“Timing is everything,” runs the old saying. And truer words were never spoken when it comes to important decisions about gym and health club marketing.

It’s all a matter of striking the correct balance between the short-term benefits of a direct response marketing and long-term brand building.

When building a health club brand, direct response and brand investment are both essential for your long term dominance. But many clubs struggle with striking the proper balance.

Over the years, I have seen the extreme ends of both. Now, obviously, the availability of capital is what ultimately determines which path a health club takes.  If the capital is there and the gym has quality equipment, services and staff, long term brand advertising is the obvious path to success.

That being said, from time to time, even the most successful gyms benefit from the cash infusion direct response provides. When executed properly, direct response has always provided the best and most efficient ROI in the health club industry. In knowing this,  many clubs have opted for this quick buck route of direct– and  overused it.

So take  it from a seasoned industry consultant:

Direct response or price pointing only works until it doesn’t. If your health club relies on it to heavily, your market will inevitably begin to show signs of fatigue.  Like all quick fixes in business, it’s best used in moderation.

In what seems like a long time ago…

I was just a young 24 year old pup and the year was 2001.  I had a ton of ambition and the world was my oyster.  I thought I could do no wrong and always assumed my decisions were the right ones. I started out with an idea of running my own promotion company and landed one of my first huge health club clients.  It was an huge 25k square foot, monster of a club in a town that looked perfect on paper.

I will never forget the feeling I had as I made that long drive down there:  the nerves, the fear, the excitement, the anxiety, the phone calls from friends and family congratulating me,  the pressure.  It’s one of those still frames you have permanently imbedded in your mind and always wish you could relive. 

The club owner was young and ambitious.  We were at the same places in our lives.  He had just signed the lease to take over the club with a personal guarantee after managing it for a couple years.  The gym advertising campaign ended up being a success.   I recall we ended up doing $130,000  in sales in 17 production days.  Slaps on the back and a big see you next year were how we parted ways.  Only the next time he called to run a campaign wasn’t a year later.  It was just six months later. 

Now to be completely honest I was terrified of doing it.  Taking a $7,000 risk at a club you just promoted six months prior always requires a decent sized shot of Pepto.  Against my better judgment, I took the contract. 

We ended up doing okay, though.  This time we did around $100,000 or so.  It continued on like that for years.  Every time the gross sales would take a 20-30% hair cut.  Finally, one year the sales dwindled to the point we had to change things up.  We used a substancially greater price point on the full use option and lowered the cost of entry to give the gross sales a boost. 

 We still got about 20% fewer members than we did the prior promotion but at $600-$700 a pop for two  year contracts, we ended up grossing around $50,000.  But I wasn’t all that comfortable using those tactics.  It was final promotion I ever ran for my client. 

During those fruitful years he never remodeled, put in new carpet, bought a new piece of equipment (I think he may have bought a couple used treadmills at one point), painted the walls, or added a new aerobics class.
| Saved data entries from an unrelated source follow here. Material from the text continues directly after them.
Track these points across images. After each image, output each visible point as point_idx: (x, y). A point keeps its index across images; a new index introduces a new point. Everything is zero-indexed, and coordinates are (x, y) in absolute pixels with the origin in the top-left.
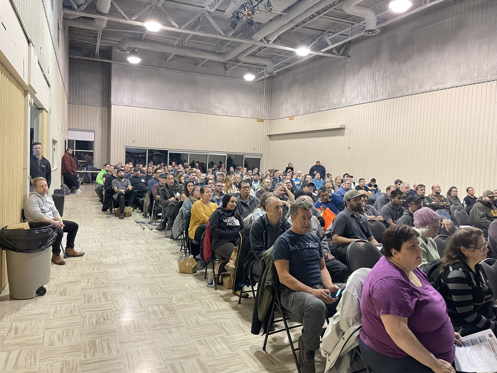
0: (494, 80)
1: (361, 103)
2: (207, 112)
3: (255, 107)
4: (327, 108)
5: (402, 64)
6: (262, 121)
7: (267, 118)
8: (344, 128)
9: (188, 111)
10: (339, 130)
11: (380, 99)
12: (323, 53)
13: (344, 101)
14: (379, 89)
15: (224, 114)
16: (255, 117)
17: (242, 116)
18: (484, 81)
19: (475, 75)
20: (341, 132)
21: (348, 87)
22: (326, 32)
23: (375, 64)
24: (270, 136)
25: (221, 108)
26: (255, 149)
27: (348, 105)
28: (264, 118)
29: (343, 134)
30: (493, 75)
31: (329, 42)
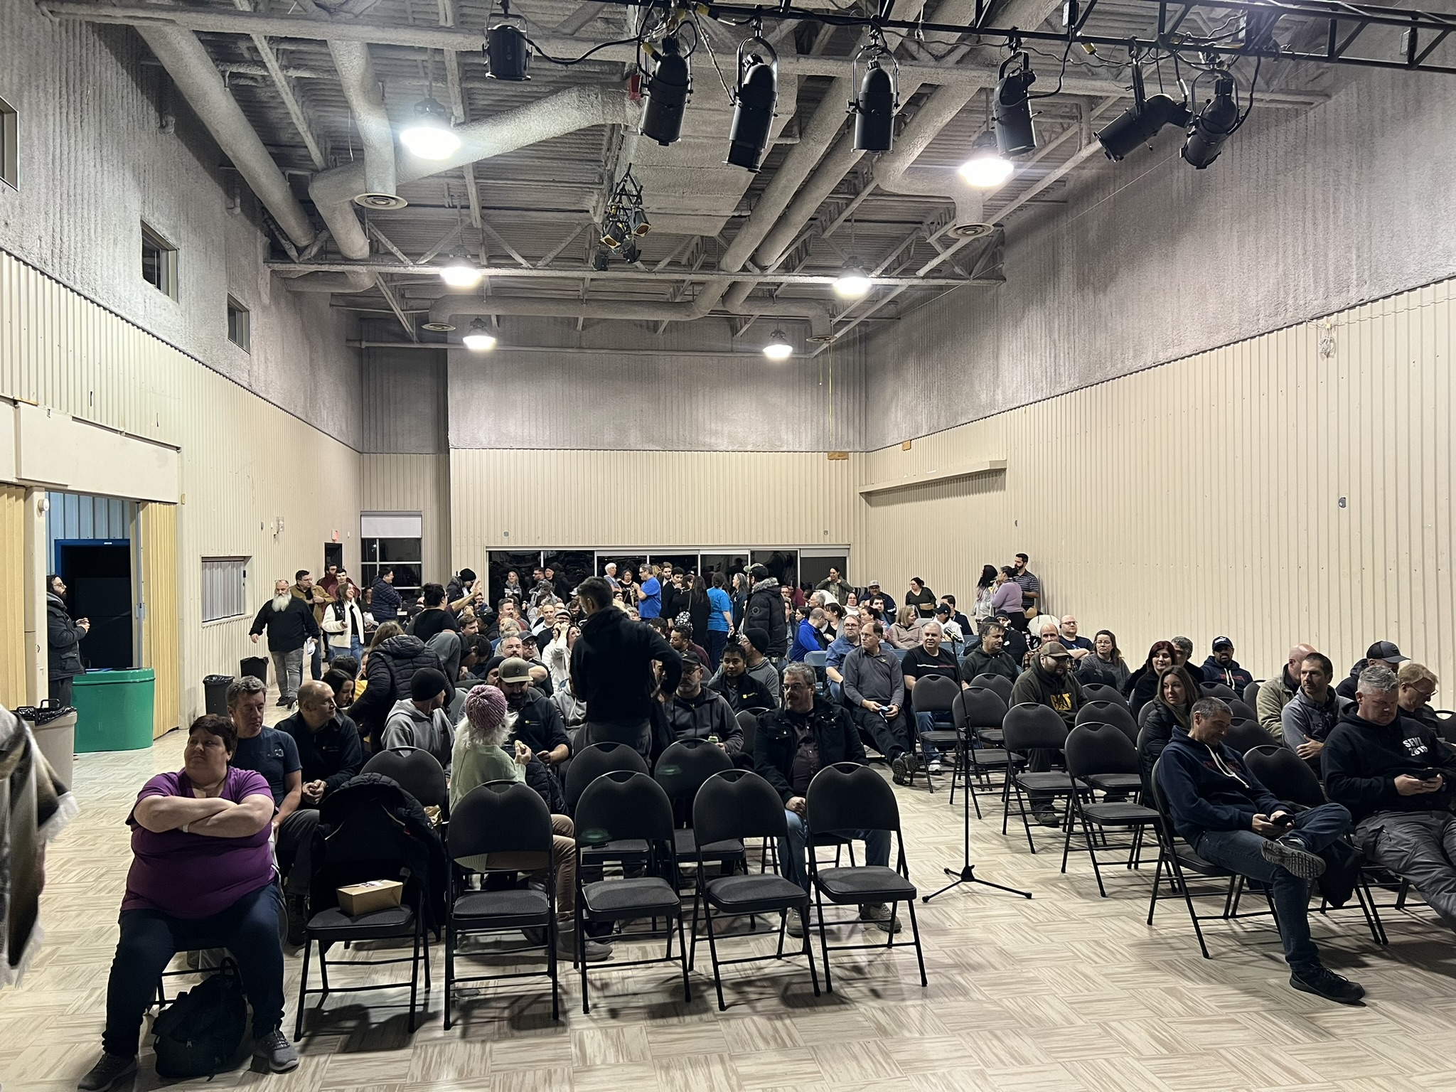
0: (1271, 329)
1: (1031, 401)
2: (688, 447)
3: (822, 421)
4: (971, 417)
5: (1101, 296)
6: (843, 456)
7: (857, 448)
8: (1005, 470)
9: (639, 447)
10: (992, 476)
11: (1065, 390)
12: (923, 278)
13: (999, 397)
14: (1062, 363)
15: (735, 448)
16: (821, 449)
17: (785, 449)
18: (1253, 334)
19: (1236, 319)
20: (999, 479)
21: (1005, 360)
22: (924, 227)
23: (1051, 296)
24: (868, 495)
25: (726, 432)
26: (826, 532)
27: (1009, 407)
28: (848, 450)
29: (1003, 487)
30: (1269, 316)
31: (938, 248)
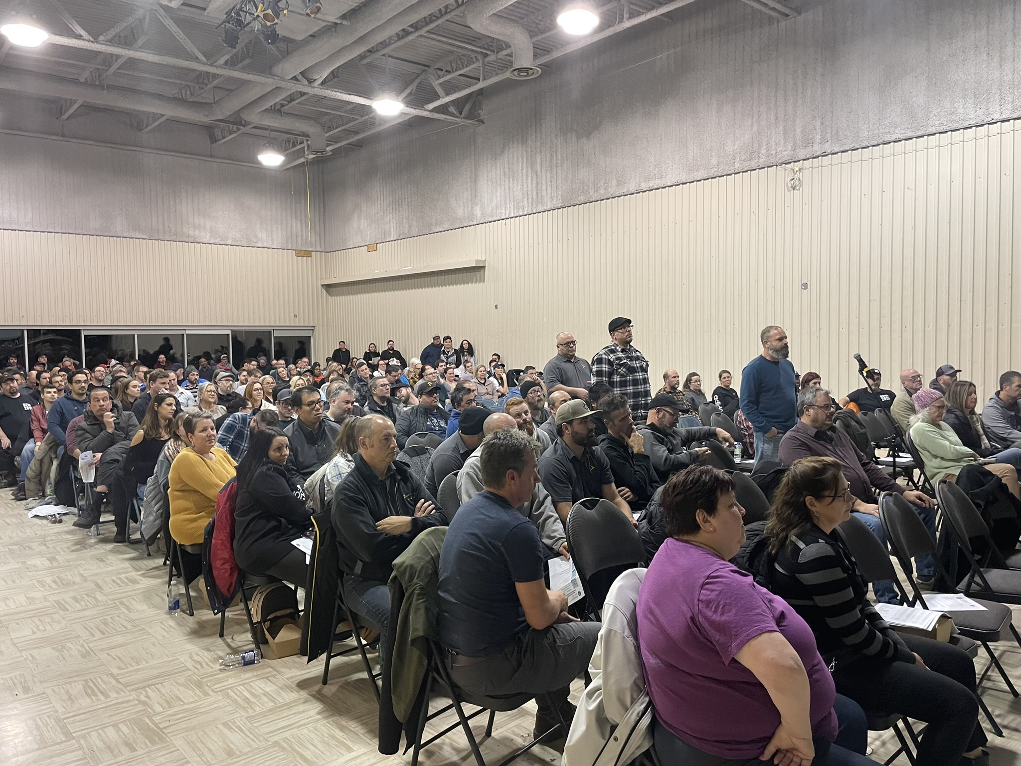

He never ran a testimonial spot on TV and  never did any billboards. There were no custom membership cards and no radio. In short: nothing to improve his brand image.

My former client  went on to try out almost every other health club marketing company in the business, but with little or no success.  He continued to  experience the same downward trend line in sales. 

Do you know how that club is doing today?  It’s now a thriving vacant building.  The former club owner/ building owner/landlord to this day is unable to lease it out; equipment and all.   My old good pal has become wiser over the years and today owns a very successful club around the same area.  We still keep in touch from time to time, spitballing back and forth about the good ole days.

Anyways the point of the story is to show you the hazards of relying on direct response advertising too heavily.  I would be lying if I told you this was an isolated instance.  Truth be told, in my 13 year tenure at the helm of United Fitness Marketing, I have witnessed more clubs head down this slope than I care to count. 

If you use direct response, make sure you are using those funds to make improvements to your gym.  Buy a new piece of cardio equipment or add an aerobics class, for example.  Show the community you are in it for the long haul.  Balance your advertising out.  Purchase some local cable spots and run a testimonials ad with your most loyal members.  Put your members on the radio and let them tell the world why your gym rocks. 

While direct response marketing will always be king, a good balance is essential in ensuring your club’s long term success.  Not everything has to pay off immediately, sometimes good things take time.